What a strange find on Amazon Prime. A 1970s black comedy with John Huston playing the Joseph Kennedy character and Jeff Bridges playing Bobby, if Bobby was sweet tempered and had no political ambitions after the death of his brother. Of course, this is not the Kennedys, but the Kegans, and little brother Bridges is swept up into a re-investigation of his half brother’s assassination after a lone gunman has been fingered by the equivalent of the Warren Commission. In essence, Bridges goes on a dangerous wild goose chase (egged on by his father, who hopes this will propel the son into heroism and political fortune) to find the real powers behind the killing, after a second shooter confesses.
The film is absurdist, and doesn’t really work as either a comedy or a thriller. But uneven as it is, you have to be somewhat in awe of its ambition. The rumor is that the Kennedy family was none too pleased with the feature back when it had the power to squelch it, but the film is so uneven, it likely didn’t need any opposition from the dynasty. Bridges is winning, and Huston is a gas as the corrupt, sybarite of a patriarch, and the whole thing is best when it is trippy. Worth the time.
We have started a new tradition at home when all four of us are present. One of us gets to pick the movie and the other three have no veto power. I was first up and showed this gem, primarily to discomfort my wife and daughter, but also because Sean Connery had just passed and the movie always had a soft spot in my heart. In the first minutes, Connery did not disappoint: he pulled off a woman’s bikini top and strangled her with it until she gave up information on how to find his nemesis Blofeld. He also popped another woman in the mouth. Not to get too far off track, but while I can see that James Bond is certainly no paragon of modernity, the fact that he smacks women around for information always struck me as one of his more proto-feminist qualities. He does not discriminate. Blofeld first. Chivalry second.
I loved this movie when I was a kid because when my brother and I went to Puerto Rico, and we started to fight with each other, my abuela took him for the day, and my abeulo took me. I am certain that I got the better of the deal, because I had lunch at a restaurant in San Juan where my hamburger was brought to me on an electric train. Then we went to see a double feature: this second run flick was the opener to the first run feature about a killer octopus, Tenacles. We drank up Bond and left during the fish movie.

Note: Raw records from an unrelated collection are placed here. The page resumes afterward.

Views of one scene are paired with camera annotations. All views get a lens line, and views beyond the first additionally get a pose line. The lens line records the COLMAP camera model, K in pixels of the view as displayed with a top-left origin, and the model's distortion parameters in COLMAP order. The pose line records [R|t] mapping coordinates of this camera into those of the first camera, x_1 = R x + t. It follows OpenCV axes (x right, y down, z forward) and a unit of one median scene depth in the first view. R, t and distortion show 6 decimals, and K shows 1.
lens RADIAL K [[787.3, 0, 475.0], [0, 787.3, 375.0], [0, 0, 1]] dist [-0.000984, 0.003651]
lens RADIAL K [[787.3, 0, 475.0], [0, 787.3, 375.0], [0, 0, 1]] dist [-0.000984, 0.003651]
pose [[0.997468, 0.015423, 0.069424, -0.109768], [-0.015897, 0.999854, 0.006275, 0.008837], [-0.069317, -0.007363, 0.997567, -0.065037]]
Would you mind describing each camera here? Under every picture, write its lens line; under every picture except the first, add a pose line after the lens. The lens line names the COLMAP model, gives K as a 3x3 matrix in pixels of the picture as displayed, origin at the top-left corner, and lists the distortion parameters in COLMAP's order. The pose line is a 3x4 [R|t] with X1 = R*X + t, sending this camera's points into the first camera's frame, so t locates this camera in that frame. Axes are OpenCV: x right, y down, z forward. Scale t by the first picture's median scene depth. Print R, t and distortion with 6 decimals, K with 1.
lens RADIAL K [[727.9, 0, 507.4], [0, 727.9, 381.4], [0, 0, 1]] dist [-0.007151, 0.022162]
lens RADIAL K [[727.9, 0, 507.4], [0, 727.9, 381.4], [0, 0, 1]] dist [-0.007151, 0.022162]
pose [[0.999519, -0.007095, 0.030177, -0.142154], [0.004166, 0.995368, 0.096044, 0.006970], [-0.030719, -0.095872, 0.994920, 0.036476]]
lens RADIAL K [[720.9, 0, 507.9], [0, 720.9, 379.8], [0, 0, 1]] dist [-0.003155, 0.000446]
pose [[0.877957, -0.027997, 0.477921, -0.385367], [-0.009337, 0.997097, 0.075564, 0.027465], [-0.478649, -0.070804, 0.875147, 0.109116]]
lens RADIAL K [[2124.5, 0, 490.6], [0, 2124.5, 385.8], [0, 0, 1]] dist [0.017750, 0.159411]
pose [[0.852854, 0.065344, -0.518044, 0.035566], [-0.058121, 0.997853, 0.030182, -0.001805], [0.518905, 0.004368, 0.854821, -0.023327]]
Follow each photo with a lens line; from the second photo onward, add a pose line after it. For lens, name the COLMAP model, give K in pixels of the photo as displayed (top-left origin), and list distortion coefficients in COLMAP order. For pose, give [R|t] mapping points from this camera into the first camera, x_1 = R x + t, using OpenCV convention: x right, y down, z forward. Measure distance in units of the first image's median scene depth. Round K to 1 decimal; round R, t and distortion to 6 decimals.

My love for the film grew a little more because I married a doppelgänger to Jill St. John. Of course, one would never marry a woman based on the firm imprint of a beautiful Bond girl during adolescence. But it doesn’t hurt.
To the film. It’s pretty awful. You can see that this entry of the series was the one most heavily relied upon by Mike Myers in his Austin Powers send ups. Bond is dead-to-rights on four separate occasions, and on each, rather than shoot him dead, the villains consign him to some elaborate end which he foils.
Worse, contrary to almost every other Bond film, the picture is ugly. The closest we get to an exotic locale is Amsterdam, where we see a dead body pulled out of one of the canals. Other than that, it’s gruesome 1970 Las Vegas, a desert, some kind of hidden missile base, and a finale on a grubby oil rig. The interior decoration seems to be Playboy-meets-The Poconos. When your most picturesque locale in a Bond film is the 1979 Circus Circus casino, oof.
The movie also makes absolutely no sense and attempts to rely on the comic to the exclusion of any intelligible plot. Sometimes, it borders on an episode of The Monkees. Almost every other movie in the early series entries are better. A dog, but near and dear to my heart.